= Votre objectif =
Reproduisez sans rien changer le passage de l'extrait sur les colons de Rébeval qui commence aux mots « Il fallut reconstruire » et s'arrête après « 30 octobre 1875. ».

En réalité, elle avait pour but d’effrayer les colons et les faire partir. Dès que le calme fut rétabli, les notables indigènes vinrent trouver les colons et leur expliquer que des tribus rebelles commençaient à assaillir les fermes de colonisation proches et à massacrer les colons. 
Les notables les engageaient à partir au plus vite. Les colons mirent à la hâte sur des voitures leurs affaires les plus précieuses et partirent pour Dellys, à l’exception de 9 d’entre eux qui voulurent rester pour défendre le village.

À la fin de l’insurrection, le 2 juin 1871, Pierre Rey et Pierre Piolle, respectivement garde champêtre et commissaire de police à Dellys, vont à Rébeval et retrouvent les « restes mortuaires » des 9 colons. Parmi eux, se trouvaient Séraphin Jourdan et Maxime Rey.

La paix rétablie, une vingtaine de familles se réinstallent à Rébeval, dont les trois enfants de Séraphin, sa nièce et son mari. Au début de l’année suivante, François Rey, 53 ans, un frère de Maxime, lui aussi célibataire, les rejoint. 
Il fallut reconstruire les maisons et installations, pillées ou incendiées pendant l’insurrection. Les colons furent partiellement indemnisés. Puis la vie reprit son cours, la famille fit souche à Rébeval puis à Isserbourg :

·        Anne et son mari Pierre Fallière obtiendront une concession à Rébeval en 1886.

·    Pierre épousera, en février 1872, Rosalie Alazet, fille d’un colon originaire de l’Ariège, installé au T’Nin, hameau voisin de Rébeval. Trois enfants naîtront à Rébeval.

·        Marie Marguerite épousera, le 22 mars 1873 Guillaume Lauvergnat, originaire de Paris, âgé de 35 ans, colon à Rébeval. Elle décédera « en couches » le 30 octobre 1875.

·        Marie Euphrosine et son mari Séraphin Sadoux ouvriront une épicerie à Rébeval. Mais Séraphin décède le 19/02/1873. Marie-Euphrosine se remarie en mars 1874 avec Théodore Turc qui obtient une concession sur Isserbourg.

·        François Rey se mariera, en 1877, à 58 ans, avec Charlotte Carpentier, veuve Brocard, 57 ans. Ils auront chacun une concession à Kouanine, commune voisine de Rébeval.

= Lignes de données =
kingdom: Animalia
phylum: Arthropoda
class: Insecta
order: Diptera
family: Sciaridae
---
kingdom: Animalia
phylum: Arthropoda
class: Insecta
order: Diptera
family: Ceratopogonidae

= Solution complète =
Il fallut reconstruire les maisons et installations, pillées ou incendiées pendant l’insurrection. Les colons furent partiellement indemnisés. Puis la vie reprit son cours, la famille fit souche à Rébeval puis à Isserbourg :

·        Anne et son mari Pierre Fallière obtiendront une concession à Rébeval en 1886.

·    Pierre épousera, en février 1872, Rosalie Alazet, fille d’un colon originaire de l’Ariège, installé au T’Nin, hameau voisin de Rébeval. Trois enfants naîtront à Rébeval.

·        Marie Marguerite épousera, le 22 mars 1873 Guillaume Lauvergnat, originaire de Paris, âgé de 35 ans, colon à Rébeval. Elle décédera « en couches » le 30 octobre 1875.